Not one time fast, mind you. I’ve been fast on single days in certain ways, fleeting, teasing ways, ways that left me leg-heavy after. Nothing permanent. When I get permanently fast, I’m done.
Or if I get free. Once I escape into that wild blue beyond that we only ever glimpse from the saddle, then I’m cashing my chips. Or actually, forget the chips. I won’t need them.
Yes, yes, yes, riding gives you that feeling of freedom, but then you stop pedaling and it disappears, a dragonfly that lands on your forearm and then darts off. Once I get really free, from responsibility, from gravity, from the bonds of self, then I’m off. Remember me fondly. I wasn’t the best, nor the worst of us.

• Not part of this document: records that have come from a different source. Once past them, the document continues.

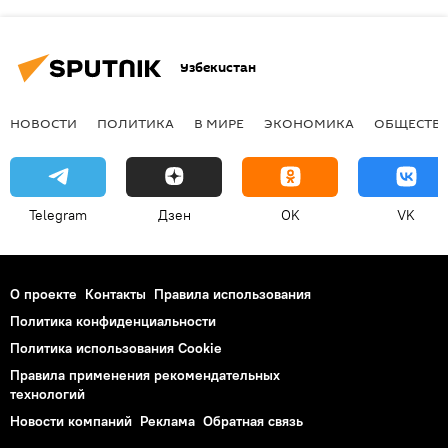
Узбекистан
НОВОСТИ
ПОЛИТИКА
В МИРЕ
ЭКОНОМИКА
ОБЩЕСТВ
Telegram
Дзен
OK
VK
О проекте
Контакты
Правила использования
Политика конфиденциальности
Политика использования Cookie
Правила применения рекомендательных
технологий
Новости компаний
Реклама
Обратная связь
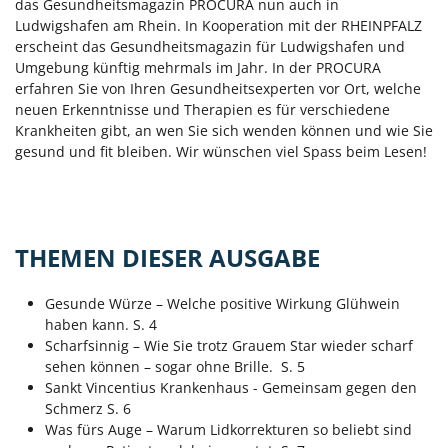
das Gesundheitsmagazin PROCURA nun auch in
Ludwigshafen am Rhein. In Kooperation mit der RHEINPFALZ
erscheint das Gesundheitsmagazin für Ludwigshafen und
Umgebung künftig mehrmals im Jahr. In der PROCURA
erfahren Sie von Ihren Gesundheitsexperten vor Ort, welche
neuen Erkenntnisse und Therapien es für verschiedene
Krankheiten gibt, an wen Sie sich wenden können und wie Sie
gesund und fit bleiben. Wir wünschen viel Spass beim Lesen!
THEMEN DIESER AUSGABE
Gesunde Würze – Welche positive Wirkung Glühwein
haben kann. S. 4
Scharfsinnig – Wie Sie trotz Grauem Star wieder scharf
sehen können – sogar ohne Brille. S. 5
Sankt Vincentius Krankenhaus - Gemeinsam gegen den
Schmerz S. 6
Was fürs Auge – Warum Lidkorrekturen so beliebt sind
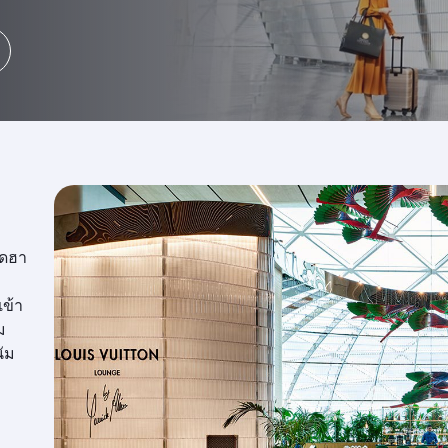
โดฮา
ข้า
ม
นัม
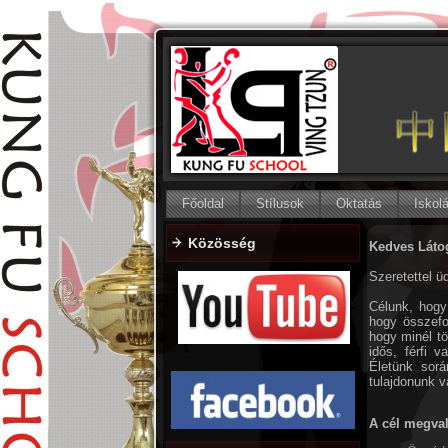
Főoldal
Stílusok
Oktatás
Iskol
Közösség
Kedves Láto
Szeretettel 
Célunk, hogy
hogy összefo
hogy minél t
idős, férfi 
Életünk sorá
tulajdonunk va
A cél megval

Also, when I’ve solved all the problems of humans competing against each other with bicycles, then I will locate my deck chair and sail off into the mists of leisure, a destinationless cruise. I have ideas for how to get there, but most of them depend on the better natures of those who would vie for the prizes, and I have found (perhaps your results vary) that mostly when the prizes get big enough, the natures of those who vie for them get compromised in mostly irredeemable ways. Like a ticket for a destinationless cruise, I suppose.
Cycling holds out all these hopes that many of us have spent a lifetime chasing down, like a break we didn’t see go though we remain sure they’re just up the road, maybe around this next bend or over the next rise. We chase and chase and chase, and I do it on the bike, and I do it on this blog, and I do it in my head while other people are talking to me about things that aren’t that chase. My eyes have gone vacant and a little narrow. I am half-smiling and nodding in that small way that says, “Go on. I am listening.”
But it’s a ruse.
I am trying to get fast and free, to work out all the problems. I am on the front and working as hard as I can, turning the pedals over and over, relaxing my grip on the bar, canting my head forward ever so slightly to shade my eyes and relieve the tension in my neck. Staying alert.
And when I can’t pull anymore, I peel off the front and let Padraig pull, because, though I never think it’s possible given the hours in each day, he somehow manages to be working harder than me on all these things, and together we’re definitely going to blow this thing apart. Count on it.
And when we do, when we are fast, we’ll be gone, and there won’t be anything else to ride for. It will happen. Any minute now, or never. I’m sure of it. Just hold the wheel, and we’ll take you there.